▶ [A fazer]: Diga quantas linhas dos itens abaixo contêm a sequência "trong". Responda somente com o número.

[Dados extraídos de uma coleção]
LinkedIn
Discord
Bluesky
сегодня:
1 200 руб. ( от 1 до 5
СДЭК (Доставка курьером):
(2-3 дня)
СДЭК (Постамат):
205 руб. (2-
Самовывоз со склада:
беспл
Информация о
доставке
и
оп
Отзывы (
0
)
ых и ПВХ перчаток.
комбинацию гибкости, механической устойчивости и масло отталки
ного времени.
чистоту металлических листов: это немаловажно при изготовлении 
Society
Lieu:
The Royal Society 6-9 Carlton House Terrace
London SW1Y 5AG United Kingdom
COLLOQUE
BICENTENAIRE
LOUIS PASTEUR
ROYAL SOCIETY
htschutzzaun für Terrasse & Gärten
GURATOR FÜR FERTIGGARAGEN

--

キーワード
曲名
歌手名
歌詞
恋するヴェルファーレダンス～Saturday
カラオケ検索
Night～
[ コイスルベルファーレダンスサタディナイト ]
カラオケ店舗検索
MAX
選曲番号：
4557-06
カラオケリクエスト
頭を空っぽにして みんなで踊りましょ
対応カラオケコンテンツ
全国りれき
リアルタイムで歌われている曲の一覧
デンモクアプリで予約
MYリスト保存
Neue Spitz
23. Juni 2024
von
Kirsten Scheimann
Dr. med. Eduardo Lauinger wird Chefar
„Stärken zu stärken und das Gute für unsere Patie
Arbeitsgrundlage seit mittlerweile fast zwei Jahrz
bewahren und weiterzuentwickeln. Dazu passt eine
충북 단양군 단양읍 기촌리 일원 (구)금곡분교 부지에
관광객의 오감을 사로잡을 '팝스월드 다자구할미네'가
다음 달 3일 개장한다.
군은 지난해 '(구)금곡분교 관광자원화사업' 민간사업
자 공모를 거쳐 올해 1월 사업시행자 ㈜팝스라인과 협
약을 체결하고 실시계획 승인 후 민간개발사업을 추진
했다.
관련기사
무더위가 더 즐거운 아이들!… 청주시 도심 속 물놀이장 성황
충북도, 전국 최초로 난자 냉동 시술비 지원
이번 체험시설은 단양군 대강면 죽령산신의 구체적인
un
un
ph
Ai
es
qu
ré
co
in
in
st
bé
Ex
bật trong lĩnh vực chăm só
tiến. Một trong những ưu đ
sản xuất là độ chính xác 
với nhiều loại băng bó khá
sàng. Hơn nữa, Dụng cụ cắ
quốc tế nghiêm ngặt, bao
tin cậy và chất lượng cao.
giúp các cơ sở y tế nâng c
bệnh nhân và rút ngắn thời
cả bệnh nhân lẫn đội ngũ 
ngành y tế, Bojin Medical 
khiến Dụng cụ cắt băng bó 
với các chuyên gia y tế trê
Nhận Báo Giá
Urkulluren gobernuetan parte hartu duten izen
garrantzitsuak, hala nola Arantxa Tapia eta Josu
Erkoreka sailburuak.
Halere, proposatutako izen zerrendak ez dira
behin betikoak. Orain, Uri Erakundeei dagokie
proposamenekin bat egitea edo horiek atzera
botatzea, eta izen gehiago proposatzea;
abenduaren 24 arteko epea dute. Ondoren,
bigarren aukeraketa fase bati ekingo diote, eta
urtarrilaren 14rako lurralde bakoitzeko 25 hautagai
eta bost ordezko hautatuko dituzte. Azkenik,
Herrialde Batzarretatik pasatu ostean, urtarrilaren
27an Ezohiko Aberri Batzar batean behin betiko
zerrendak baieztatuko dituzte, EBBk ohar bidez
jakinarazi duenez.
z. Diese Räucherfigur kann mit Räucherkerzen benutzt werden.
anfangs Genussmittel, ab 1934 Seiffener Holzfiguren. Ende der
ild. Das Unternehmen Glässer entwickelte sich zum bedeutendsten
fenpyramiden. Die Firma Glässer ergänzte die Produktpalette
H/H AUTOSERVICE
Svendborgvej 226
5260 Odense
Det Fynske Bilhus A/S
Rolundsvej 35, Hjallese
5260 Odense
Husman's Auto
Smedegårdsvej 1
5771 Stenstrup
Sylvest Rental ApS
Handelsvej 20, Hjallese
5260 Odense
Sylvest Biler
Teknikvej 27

▶ [Resultado da tarefa]: 2